Sprawiedliwy wynik. Gospodynie stworzyły podobnie jak my niewiele sytuacji, ale były skuteczniejsze. Chcieliśmy dziś przećwiczyć grę w niskiej obronie, ale wychodząc na prowadzenie tarnowianki oddały nam piłkę, a budować cokolwiek przy takiej pogodzie… W sumie odebraliśmy fajną i cenną lekcję, a ja zyskałem materiał do analizy – powiedział po meczu na łamach strony klubowej trener "rekordzistek", Marcin Trzebuniak. 

Mecz rozgrywany był w trudnych warunkach atmosferycznych. Nie dziwi więc fakt, iż wirtuozi na placu gry nie uświadczyliśmy. W iście "syberyjskiej" aurze lepiej radziły sobie piłkarki z Tarnowa, choć premierowa odsłona toczyła się w wyrównanym tempie. Tarnovia do przerwy była lepsza o przysłowiową "jedną bramkę", po tym jak jedna z zawodniczek popisała się ładną indywidualną akcją. 

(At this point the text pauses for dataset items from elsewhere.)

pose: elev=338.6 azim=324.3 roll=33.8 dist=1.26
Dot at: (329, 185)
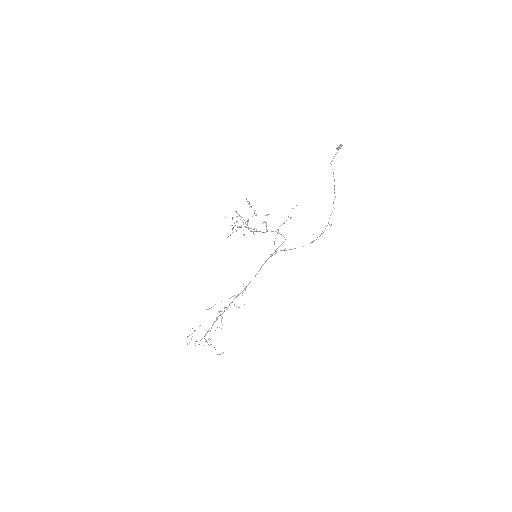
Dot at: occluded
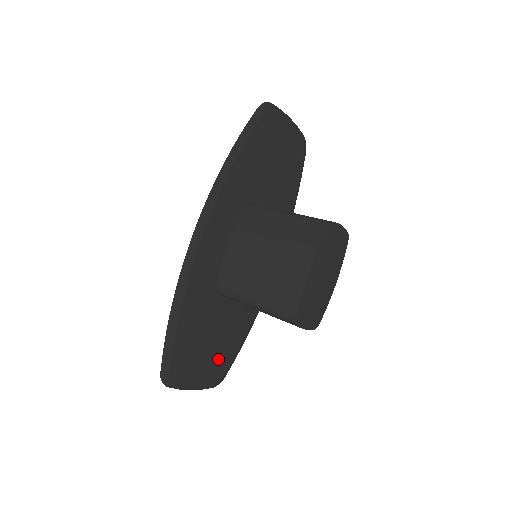
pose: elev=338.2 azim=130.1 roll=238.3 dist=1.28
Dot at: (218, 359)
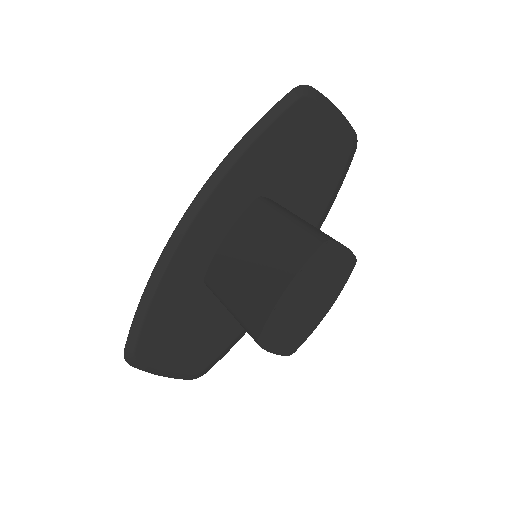
Dot at: (198, 353)
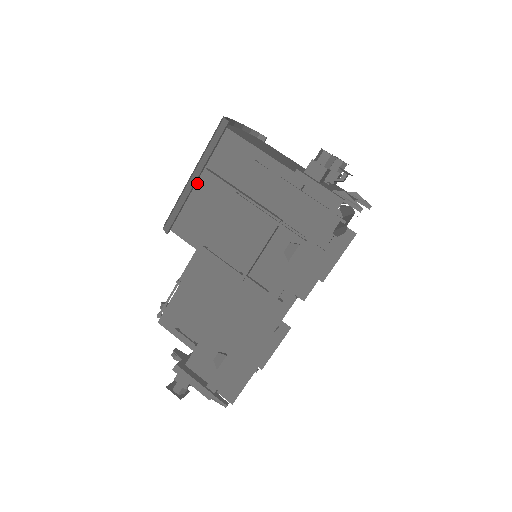
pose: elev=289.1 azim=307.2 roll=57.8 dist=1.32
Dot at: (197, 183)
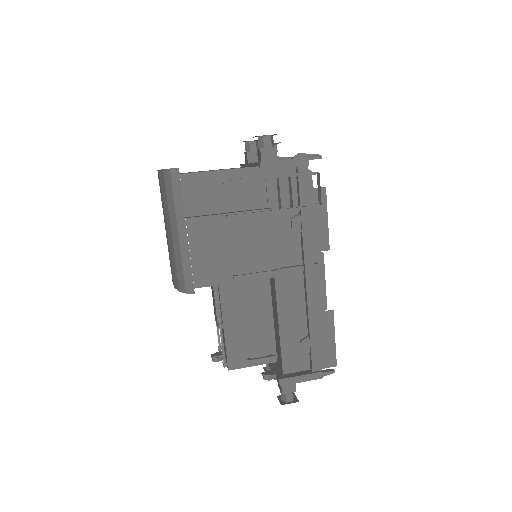
Dot at: (188, 235)
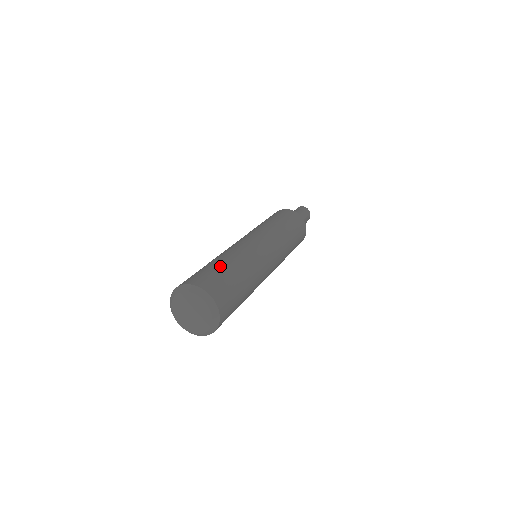
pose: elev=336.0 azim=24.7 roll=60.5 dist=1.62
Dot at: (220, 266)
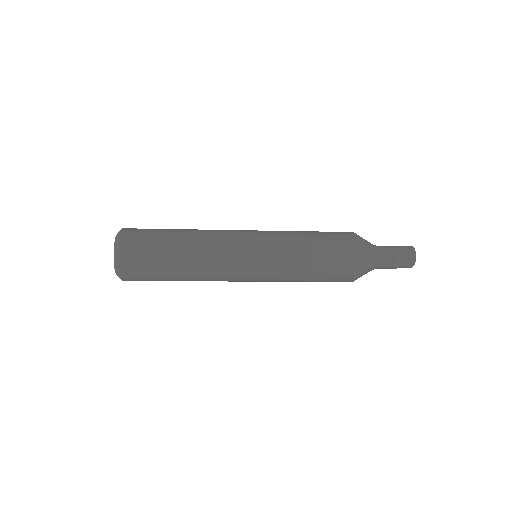
Dot at: (166, 241)
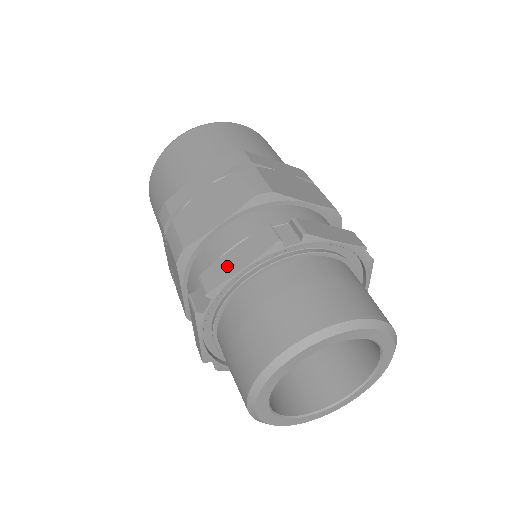
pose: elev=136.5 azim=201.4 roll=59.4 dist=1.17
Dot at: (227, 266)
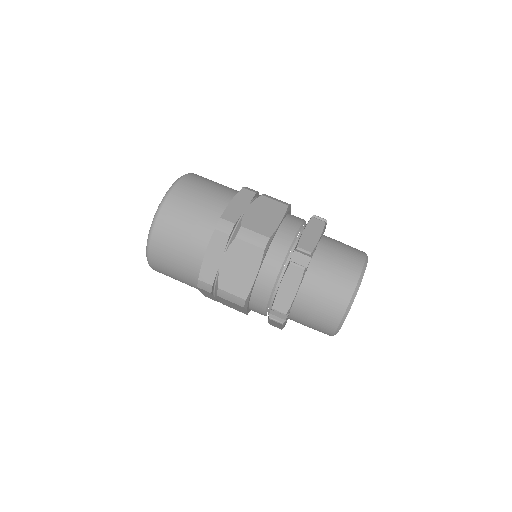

Nieco odważniej bielszczanki zagrały w drugiej połowie, choć to nie przyniosło zamierzonego rezultatu. Owszem, gol Martyny Galus na 2:1 strzelony po przytomnym zachowaniu dawał nadzieje na przynajmniej remis, aczkolwiek ostatnie słowo należało do zawodniczek z Tarnowa.